The kids are also big fans, in awe of the legendary country star. I recall that Bad scores another pint from these guys, saying he’ll be over to the stage after he cleans up, in plenty of time to get the sharps and flats right in preparation. Not! A fair crowd gathers in the bar that night, the young band members do their best to cover for the missing Blake, then finally the sweaty, disheveled star stumbles onto the stage, but with a flourish, and that special Bad Blake style of sound that his admirers still come from far and wide to hear.

As a movie-watcher, you will love this style of sound.

You have to give the ones responsible for the score of this movie, not to mention Bridges and the other musicians major thumbs up for aural excellence.[1] But like the audiences in the movie, we are disappointed by the brevity of these flashes of musical genius. Blake is good for maybe three songs—still the perfect charmer, he does remember to play the request for the liquor store owner—then it’s off stage for a break. Tonight his break includes tossing his cookies into a garbage container and an accompanying agonizing shame spiral. But like a prize fighter who refuses to be knocked out, he comes back for one more combination. Then, done.
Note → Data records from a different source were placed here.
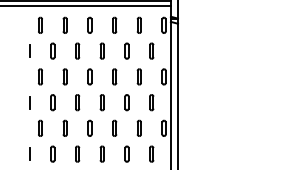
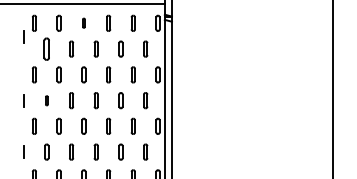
part: (89, 24) -> (83, 22), size x0.6
line: (29, 50) -> (23, 36), moved
part: (52, 50) -> (46, 48), size x1.4
part: (52, 102) -> (46, 100), size x0.6

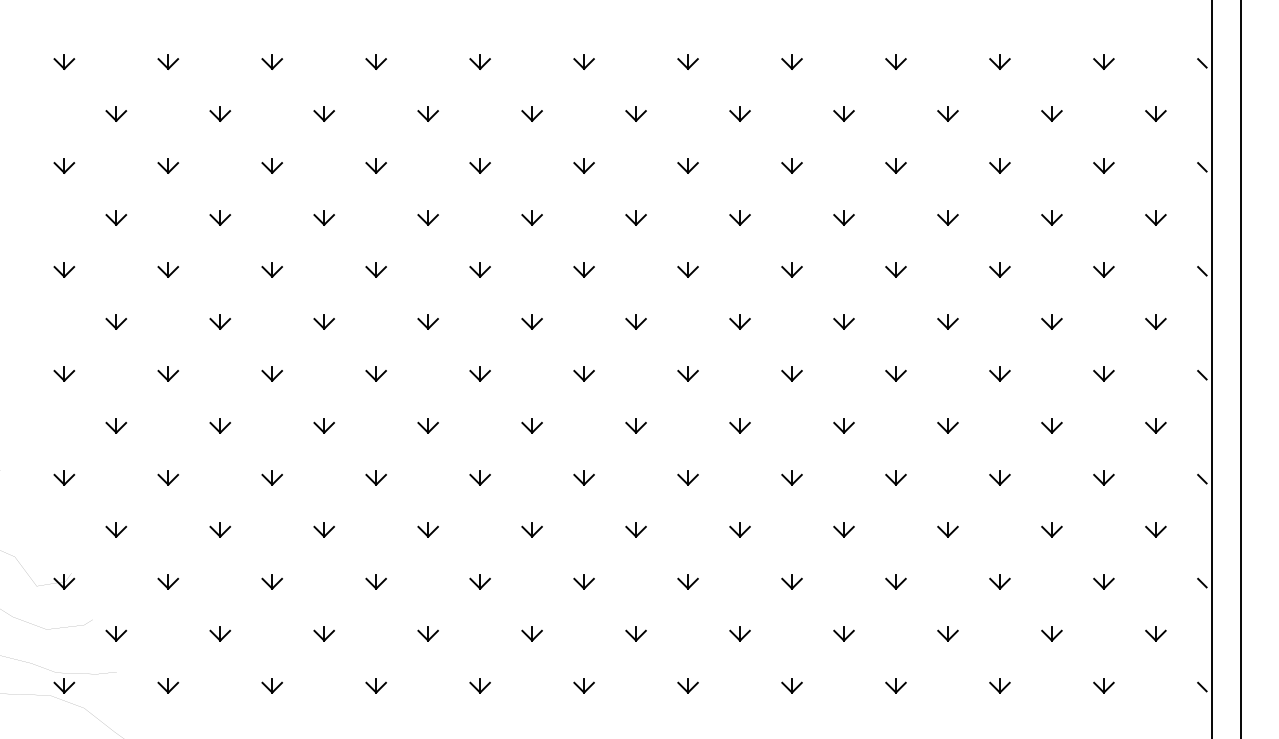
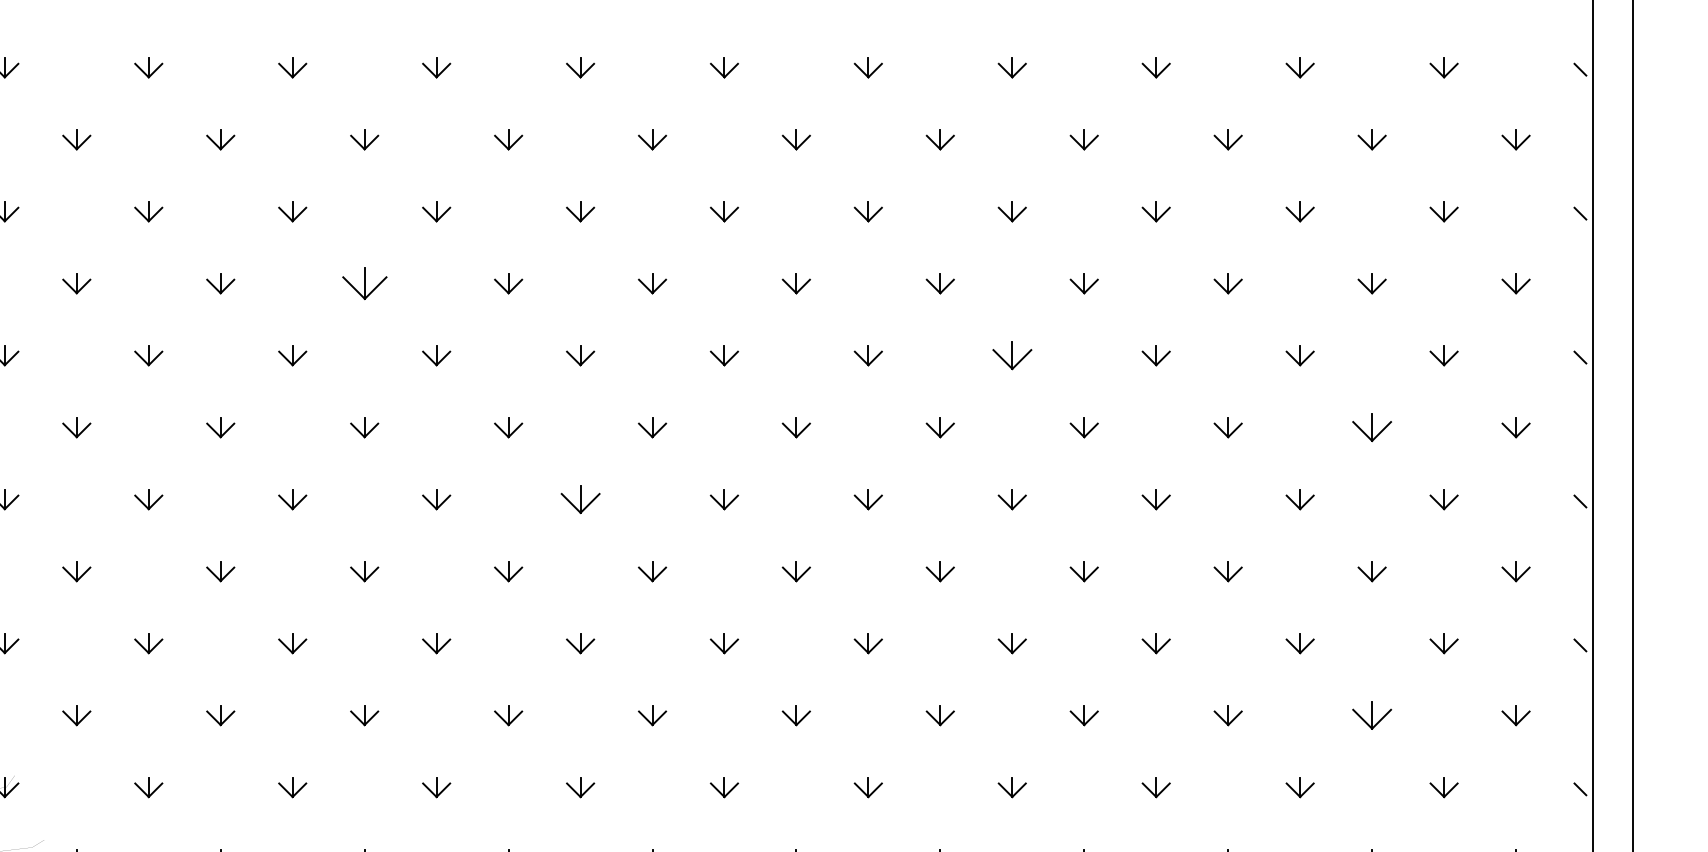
part: (323, 217) -> (363, 283), size x1.6
part: (791, 269) -> (1011, 355), size x1.4
part: (1051, 321) -> (1371, 427), size x1.4
part: (479, 373) -> (579, 499), size x1.4
part: (1051, 529) -> (1371, 715), size x1.4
— End of ‘spoiler’ of first few scenes of film —

Clearly what we are watching here are the guiles and banter adopted by victims of a horrible addiction, so that they may continue to pull the lever for the magic poison pill that’s slowly killing them. Bad Blake is a legend with a capital L, and a funny, genuine, thoughtful, intelligent, caring, even charismatic person. But when you cut through all the Sturm und Drang (storm and fury) and abundance of personality, he is sick with a capital S.

Next city, enter the cool hot chick: Jane Craddock (Maggie Gyllenhaal).

And, eventually, her (four-five-or-six-year-old) son Buddy (Jack Nation), with whom Bad forms an instant bond. Yes, this hookup between Jane and Bad is one for the books. Kudos to both the actors for making the relationship poignant and compelling… from both sides. It’s Jeff Bridges’ movie, but without Gyllenhaal’s complementary mixture of longing, and needing, and bright inspiration, Crazy Heart would not have the necessary drama to make it one of the biggest movies of 2009. And Bridges, IMHO, would not have won his first Oscar.

Also a member of the Bad Blake fan club, Jane is assigned to interview the legendary singer for a New Mexico magazine. Blake is immediately taken with Jane. Though she resists initially and is all too aware of the alcoholism, he is the one and only Bad Blake. And he opens up to her, as no other. The question naturally is whether the love of a good woman will make things right for Bad Blake, or whether Bad Blake will become Good Blake and make things right for her. She’s had a couple of, well, guys with drinking problems, among other issues.

So, majorly good stuff. There are additional interesting and plot/character-connected relationships with a protégé, Tommy Sweet (Colin Farrell), and with a best friend from the old days, Wayne (Robert Duvall), who took the alcohol cure years ago. The plot and the rich experience of the music work wonderfully together; the soundtrack is definitely worth acquiring.

[1] The movie won an Academy Award for Achievement in Music Written for Motion Pictures, Original Song—”The Weary Kind” by Ryan Bingham and T-Bone Burnett.